**Activity:**
Repeat the passage about tomatoes after the Civil War word for word, from its first sentence to its last.

**Text passage:**

The North had canning at that time but the South did not. Many soldiers ate canned tomatoes for the first time during the war, and once it was over, they wanted to continue eating them. “Canned tomatoes and the tomato business really took off after that, and actually the largest canning tomato center in the country was in Colonel Johnson’s, backyard, Salem County, New Jersey,” Williams says.
Joseph Campbell offered a single beefsteak tomato in a can and other canned tomato products. Then in 1897, chemist John T. Dorrance created condensed soup for the Joseph Campbell Preserve Company — later renamed the Campbell Soup Company. The iconic soup can’s red and white color scheme was inspired by Rutgers University football uniforms and school colors.
Fruit Vs. Vegetable
After the Civil War, the South’s economy was in ruins. Prior to the war, Southern farmers shipped early- and late-season tomatoes to the North, but during the war, the North sourced tomatoes from the Bahamas and the Caribbean.
To help the South’s farmers after the war, a tariff act was instituted that put an import tariff on vegetables — but not on fruits. This led to an argument before the Supreme Court over whether tomatoes are vegetables or fruits.
“The largest importer of vegetables in the North sued,” Williams says. “He paid the tariff on his shipment of Caribbean tomatoes but paid it under protest because he said that botanically, the tomato is a fruit, not a vegetable. And some seven years later, that case finally wound its way to the Supreme Court.
“It was a very strange trial. I believe there was only one witness called. The rest of the trial consisted of both sides reading the definitions of fruit and vegetables from various versions of Webster’s and other dictionaries.”

[Dataset records]
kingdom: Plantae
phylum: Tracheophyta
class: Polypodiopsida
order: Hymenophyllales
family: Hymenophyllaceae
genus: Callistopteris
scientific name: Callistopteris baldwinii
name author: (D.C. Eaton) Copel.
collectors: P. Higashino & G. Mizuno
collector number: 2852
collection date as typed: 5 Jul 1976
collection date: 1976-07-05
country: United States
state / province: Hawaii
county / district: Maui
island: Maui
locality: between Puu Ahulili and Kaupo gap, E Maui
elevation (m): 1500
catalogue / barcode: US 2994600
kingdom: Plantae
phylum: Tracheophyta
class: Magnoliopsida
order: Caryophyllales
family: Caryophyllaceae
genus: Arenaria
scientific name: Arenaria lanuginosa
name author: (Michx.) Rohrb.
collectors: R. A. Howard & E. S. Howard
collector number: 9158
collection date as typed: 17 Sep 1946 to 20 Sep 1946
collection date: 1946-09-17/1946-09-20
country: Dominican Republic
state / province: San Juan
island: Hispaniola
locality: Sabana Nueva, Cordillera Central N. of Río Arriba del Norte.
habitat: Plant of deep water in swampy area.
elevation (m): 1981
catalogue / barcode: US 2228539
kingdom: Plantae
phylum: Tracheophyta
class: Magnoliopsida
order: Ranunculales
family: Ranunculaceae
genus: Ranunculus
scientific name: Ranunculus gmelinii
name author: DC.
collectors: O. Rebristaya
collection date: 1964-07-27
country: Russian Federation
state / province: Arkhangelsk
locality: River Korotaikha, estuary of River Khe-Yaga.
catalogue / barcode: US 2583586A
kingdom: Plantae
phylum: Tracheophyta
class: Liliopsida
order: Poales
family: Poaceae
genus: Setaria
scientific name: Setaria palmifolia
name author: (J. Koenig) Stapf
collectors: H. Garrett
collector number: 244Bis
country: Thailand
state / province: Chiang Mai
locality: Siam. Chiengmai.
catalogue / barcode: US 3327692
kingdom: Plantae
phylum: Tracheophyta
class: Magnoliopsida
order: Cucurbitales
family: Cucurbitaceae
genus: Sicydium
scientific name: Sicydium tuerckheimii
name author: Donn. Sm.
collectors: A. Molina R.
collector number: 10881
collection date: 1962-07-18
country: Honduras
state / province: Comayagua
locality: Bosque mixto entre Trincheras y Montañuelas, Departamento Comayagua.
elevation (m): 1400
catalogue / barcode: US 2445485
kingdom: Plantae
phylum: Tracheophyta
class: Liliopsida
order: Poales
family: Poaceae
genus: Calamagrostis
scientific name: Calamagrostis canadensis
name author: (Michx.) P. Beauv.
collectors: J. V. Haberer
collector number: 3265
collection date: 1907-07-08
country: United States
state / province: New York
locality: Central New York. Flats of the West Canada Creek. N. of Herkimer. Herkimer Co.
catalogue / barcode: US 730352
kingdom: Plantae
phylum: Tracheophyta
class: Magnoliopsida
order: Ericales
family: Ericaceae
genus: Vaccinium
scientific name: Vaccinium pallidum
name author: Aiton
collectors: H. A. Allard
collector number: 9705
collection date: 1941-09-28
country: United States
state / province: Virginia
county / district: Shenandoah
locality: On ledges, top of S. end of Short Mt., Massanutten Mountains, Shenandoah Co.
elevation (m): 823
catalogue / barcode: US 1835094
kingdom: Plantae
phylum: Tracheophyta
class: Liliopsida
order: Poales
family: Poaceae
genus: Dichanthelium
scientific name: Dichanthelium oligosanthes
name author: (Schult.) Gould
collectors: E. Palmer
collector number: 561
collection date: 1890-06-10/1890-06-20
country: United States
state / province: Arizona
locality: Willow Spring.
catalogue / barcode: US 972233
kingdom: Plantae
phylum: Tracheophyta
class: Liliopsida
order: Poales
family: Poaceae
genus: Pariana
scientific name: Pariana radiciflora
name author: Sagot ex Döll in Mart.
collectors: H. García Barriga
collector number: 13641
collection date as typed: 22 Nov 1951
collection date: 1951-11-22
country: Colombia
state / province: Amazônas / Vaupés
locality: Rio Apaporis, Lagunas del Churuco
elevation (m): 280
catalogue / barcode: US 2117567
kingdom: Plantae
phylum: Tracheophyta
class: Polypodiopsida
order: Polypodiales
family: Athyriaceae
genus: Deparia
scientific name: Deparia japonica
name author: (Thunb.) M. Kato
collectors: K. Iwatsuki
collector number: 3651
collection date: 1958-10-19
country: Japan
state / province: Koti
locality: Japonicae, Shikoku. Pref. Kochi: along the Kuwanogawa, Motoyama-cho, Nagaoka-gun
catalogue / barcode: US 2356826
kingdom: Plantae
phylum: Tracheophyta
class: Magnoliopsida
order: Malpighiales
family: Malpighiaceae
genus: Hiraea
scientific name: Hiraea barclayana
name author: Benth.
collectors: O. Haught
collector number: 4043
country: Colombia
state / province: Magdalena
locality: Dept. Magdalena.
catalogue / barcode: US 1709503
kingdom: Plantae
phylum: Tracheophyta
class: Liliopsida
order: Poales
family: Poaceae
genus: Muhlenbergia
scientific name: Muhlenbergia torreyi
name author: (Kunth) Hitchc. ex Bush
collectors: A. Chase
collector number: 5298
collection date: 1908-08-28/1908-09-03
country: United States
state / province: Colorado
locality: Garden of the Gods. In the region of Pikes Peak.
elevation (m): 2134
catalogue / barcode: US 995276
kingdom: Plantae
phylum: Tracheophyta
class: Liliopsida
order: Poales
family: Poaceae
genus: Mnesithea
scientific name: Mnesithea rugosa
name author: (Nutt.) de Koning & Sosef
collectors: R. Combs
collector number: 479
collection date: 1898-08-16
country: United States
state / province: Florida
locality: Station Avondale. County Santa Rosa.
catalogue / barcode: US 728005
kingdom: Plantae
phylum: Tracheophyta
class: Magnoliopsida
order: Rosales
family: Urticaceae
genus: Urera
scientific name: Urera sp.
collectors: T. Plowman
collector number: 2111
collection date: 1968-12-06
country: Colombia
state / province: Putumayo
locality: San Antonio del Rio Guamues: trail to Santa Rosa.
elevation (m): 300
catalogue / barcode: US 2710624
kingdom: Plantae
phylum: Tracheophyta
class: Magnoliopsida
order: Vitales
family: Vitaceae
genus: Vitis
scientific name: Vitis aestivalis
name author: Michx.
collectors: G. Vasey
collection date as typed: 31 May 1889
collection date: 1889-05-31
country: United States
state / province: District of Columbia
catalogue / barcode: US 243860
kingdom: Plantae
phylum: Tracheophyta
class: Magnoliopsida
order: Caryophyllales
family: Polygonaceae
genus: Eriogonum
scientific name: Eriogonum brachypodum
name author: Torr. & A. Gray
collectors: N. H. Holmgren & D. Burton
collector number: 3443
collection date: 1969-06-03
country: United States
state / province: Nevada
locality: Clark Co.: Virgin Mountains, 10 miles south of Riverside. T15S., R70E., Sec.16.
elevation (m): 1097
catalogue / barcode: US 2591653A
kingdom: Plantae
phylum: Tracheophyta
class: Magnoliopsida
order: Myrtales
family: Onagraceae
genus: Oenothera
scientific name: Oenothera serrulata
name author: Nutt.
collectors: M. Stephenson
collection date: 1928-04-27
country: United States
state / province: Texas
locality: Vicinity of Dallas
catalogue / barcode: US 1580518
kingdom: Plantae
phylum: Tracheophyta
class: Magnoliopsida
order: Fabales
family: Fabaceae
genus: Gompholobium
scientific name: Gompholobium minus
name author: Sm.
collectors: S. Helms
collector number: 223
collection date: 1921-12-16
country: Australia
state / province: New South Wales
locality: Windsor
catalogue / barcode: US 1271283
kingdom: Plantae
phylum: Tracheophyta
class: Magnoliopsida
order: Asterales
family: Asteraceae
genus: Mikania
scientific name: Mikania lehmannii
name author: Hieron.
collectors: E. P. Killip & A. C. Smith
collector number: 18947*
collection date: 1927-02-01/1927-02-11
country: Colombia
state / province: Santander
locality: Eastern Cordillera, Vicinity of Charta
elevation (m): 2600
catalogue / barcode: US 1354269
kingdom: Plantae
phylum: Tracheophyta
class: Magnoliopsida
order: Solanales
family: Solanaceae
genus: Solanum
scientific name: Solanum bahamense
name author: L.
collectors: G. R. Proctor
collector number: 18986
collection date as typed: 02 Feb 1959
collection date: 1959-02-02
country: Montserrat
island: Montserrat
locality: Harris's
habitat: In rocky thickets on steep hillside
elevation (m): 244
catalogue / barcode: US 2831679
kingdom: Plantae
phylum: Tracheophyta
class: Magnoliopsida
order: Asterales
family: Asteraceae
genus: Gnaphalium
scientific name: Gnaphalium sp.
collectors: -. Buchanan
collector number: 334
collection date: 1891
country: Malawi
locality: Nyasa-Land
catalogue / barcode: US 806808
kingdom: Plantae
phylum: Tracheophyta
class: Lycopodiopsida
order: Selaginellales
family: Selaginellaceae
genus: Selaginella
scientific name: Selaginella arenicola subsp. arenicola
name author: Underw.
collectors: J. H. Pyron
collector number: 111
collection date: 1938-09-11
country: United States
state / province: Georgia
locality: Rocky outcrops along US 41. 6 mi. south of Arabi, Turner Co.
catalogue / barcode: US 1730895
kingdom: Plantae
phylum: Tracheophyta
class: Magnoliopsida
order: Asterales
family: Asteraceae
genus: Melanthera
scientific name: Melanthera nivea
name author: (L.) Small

**Output of the exercise:**
The North had canning at that time but the South did not. Many soldiers ate canned tomatoes for the first time during the war, and once it was over, they wanted to continue eating them. “Canned tomatoes and the tomato business really took off after that, and actually the largest canning tomato center in the country was in Colonel Johnson’s, backyard, Salem County, New Jersey,” Williams says.
Joseph Campbell offered a single beefsteak tomato in a can and other canned tomato products. Then in 1897, chemist John T. Dorrance created condensed soup for the Joseph Campbell Preserve Company — later renamed the Campbell Soup Company. The iconic soup can’s red and white color scheme was inspired by Rutgers University football uniforms and school colors.
Fruit Vs. Vegetable
After the Civil War, the South’s economy was in ruins. Prior to the war, Southern farmers shipped early- and late-season tomatoes to the North, but during the war, the North sourced tomatoes from the Bahamas and the Caribbean.
To help the South’s farmers after the war, a tariff act was instituted that put an import tariff on vegetables — but not on fruits. This led to an argument before the Supreme Court over whether tomatoes are vegetables or fruits.
“The largest importer of vegetables in the North sued,” Williams says. “He paid the tariff on his shipment of Caribbean tomatoes but paid it under protest because he said that botanically, the tomato is a fruit, not a vegetable. And some seven years later, that case finally wound its way to the Supreme Court.
“It was a very strange trial. I believe there was only one witness called. The rest of the trial consisted of both sides reading the definitions of fruit and vegetables from various versions of Webster’s and other dictionaries.”